_Task to carry out_
Reproduce the passage from the post below on moving and running, starting at "I was meaning" and ending at "would roll again.".

For the number of times I've moved (several dozen?) and the number of states I've lived in (5) I always expect I'll be more organized about moving than I am. Yesterday marked the beginning of my last week in Chicago, and at this writing I haven't packed, my desk is a wreck, and I have a half-dozen errands around the city to do before I go.
I was meaning to write more about running these past few weeks, but haven't because, to be honest, it's been bumming me out. I am getting killer shin splints for the first time in almost a year, and I am 95% confident that it's because I quit the gym and therefore quit foamrolling (they have a foamroller and I don't). I know I should probably buy one, but it's just one more thing I'll have to move, you know? So I searched my apartment for rolling type objects I could repurpose as recovery instruments and settled on a tennis ball. My review: rolling a tennis ball on my lower leg while sitting casually on the couch caused me to recoil in pain with just the slightest pressure. Oh man, it hurt so good. 5/5 stars, would roll again.
A while back I mentioned that I wanted to attempt some kind of mini run streak to keep me in a running routine during these life changes. Some days, I just couldn't get out there and gave myself a big fat F. Other days I ran as little as 20, even 10 minutes, if that's all I had time for. It's kind of lame to go run for just a few minutes, especially considering that it takes me five miles to warm up. Still, the "streak," which I put in quotes because I have missed too many days for it to be considered a real streak, is doing the work in my life I want it to, which is get me out there in spite of inclement weather, tight schedules, and whatever else. With eyebrow-raising frequency I have found myself caught in a sudden thunderstorm, and muttered, "This shit again!?" But the point is, I'm running, nearly every day. I come home from work and I run before I do anything else.

_Material provided_
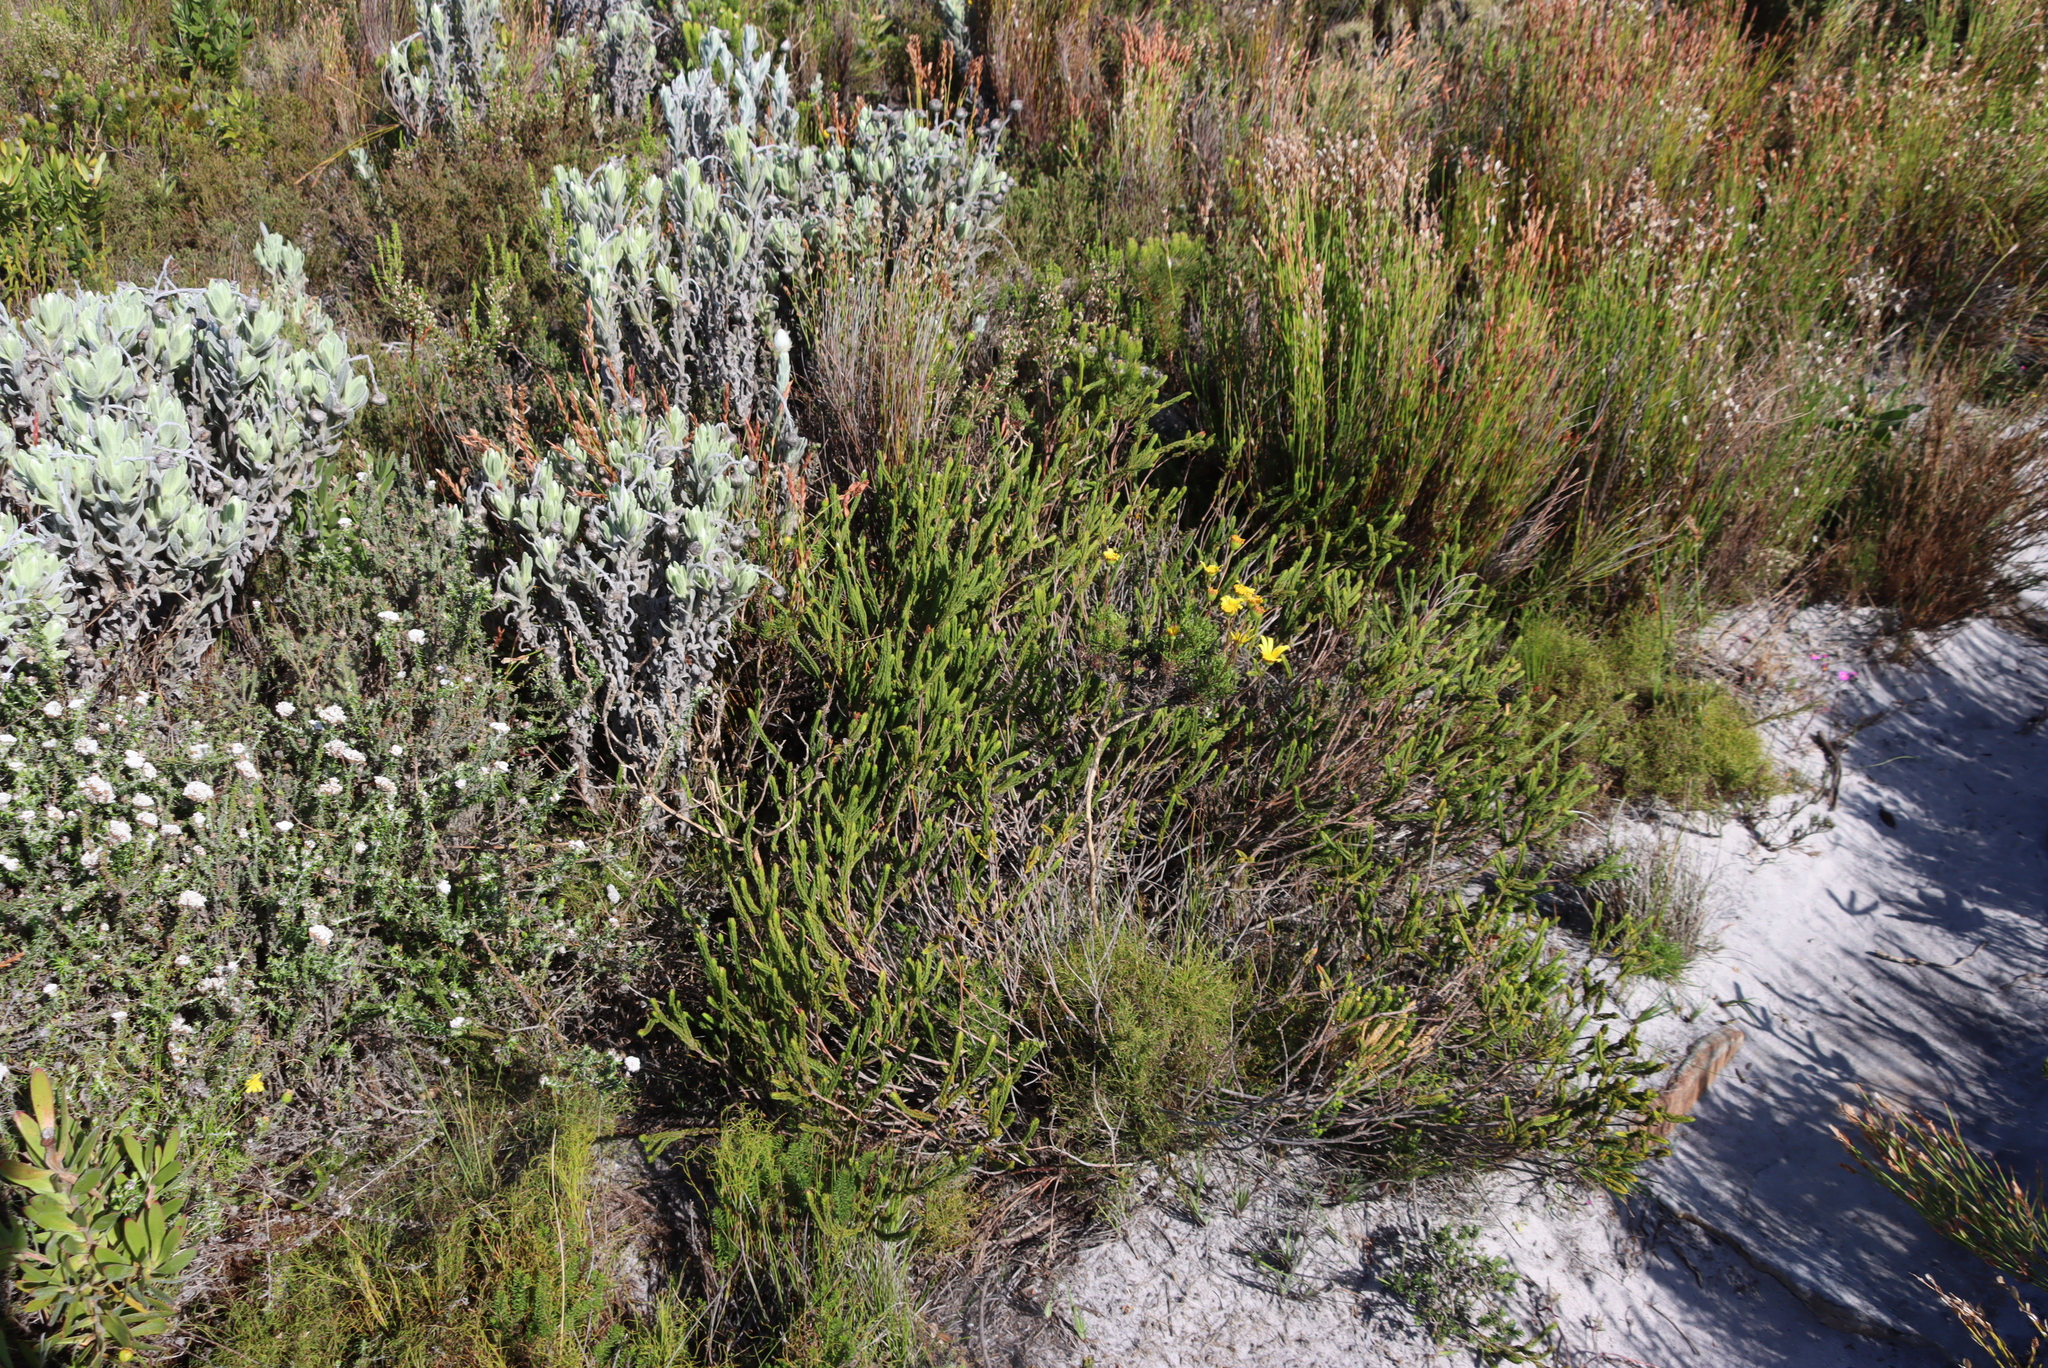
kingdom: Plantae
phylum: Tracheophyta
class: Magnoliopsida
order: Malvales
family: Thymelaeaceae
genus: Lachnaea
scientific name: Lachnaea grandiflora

--

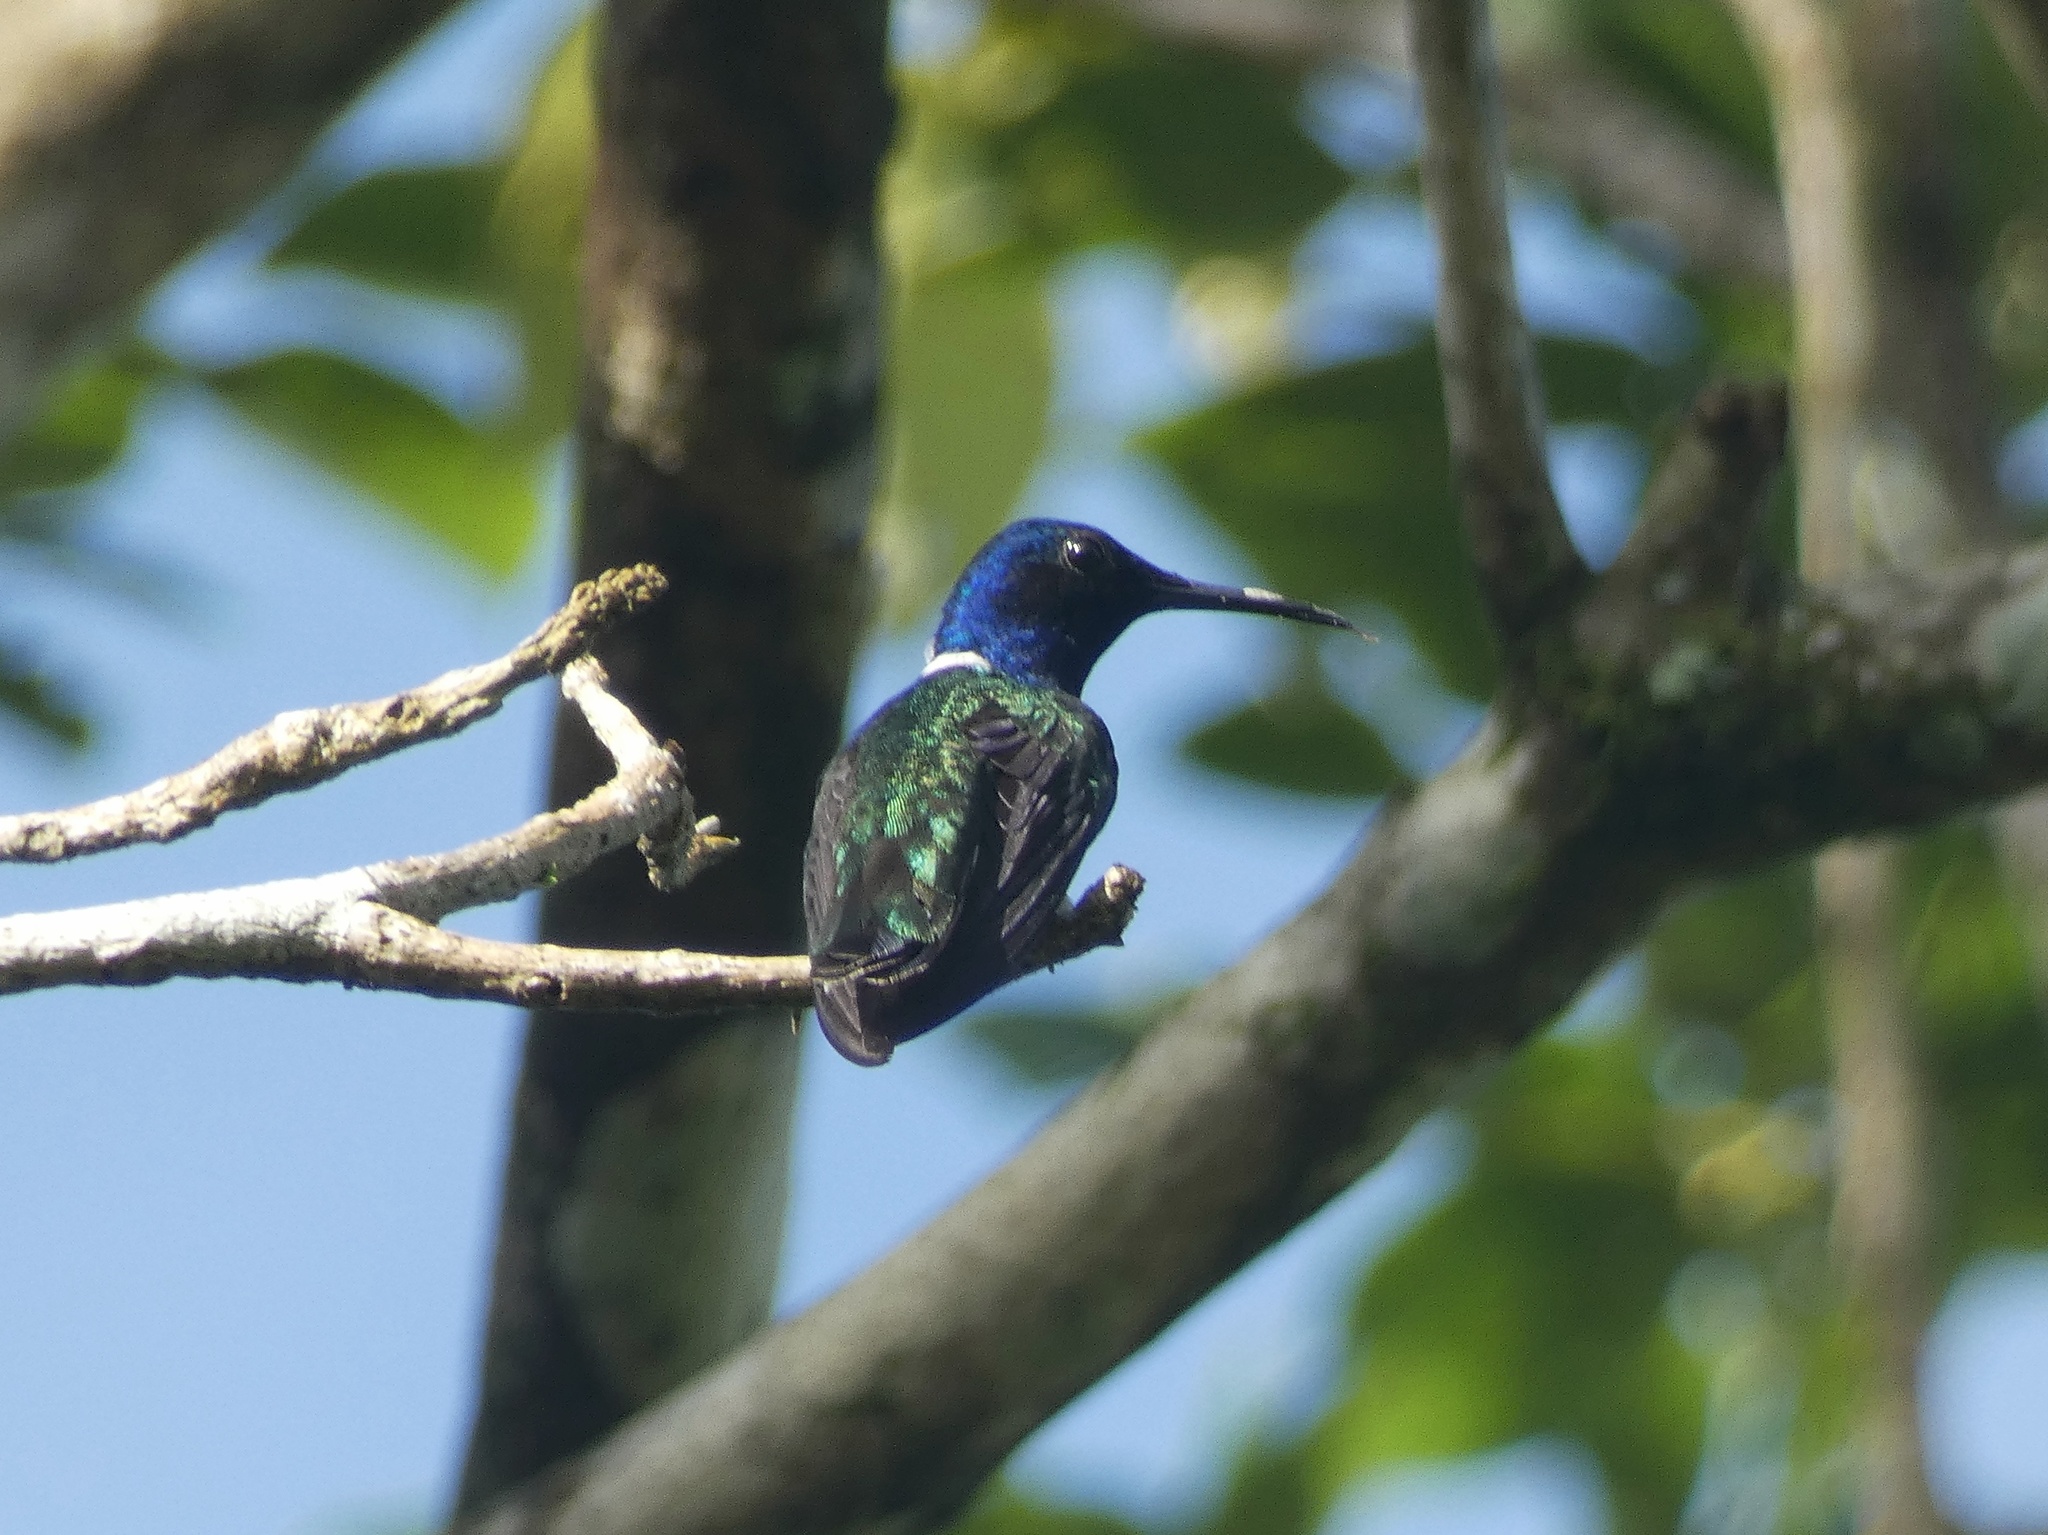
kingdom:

_Answer to this task_
I was meaning to write more about running these past few weeks, but haven't because, to be honest, it's been bumming me out. I am getting killer shin splints for the first time in almost a year, and I am 95% confident that it's because I quit the gym and therefore quit foamrolling (they have a foamroller and I don't). I know I should probably buy one, but it's just one more thing I'll have to move, you know? So I searched my apartment for rolling type objects I could repurpose as recovery instruments and settled on a tennis ball. My review: rolling a tennis ball on my lower leg while sitting casually on the couch caused me to recoil in pain with just the slightest pressure. Oh man, it hurt so good. 5/5 stars, would roll again.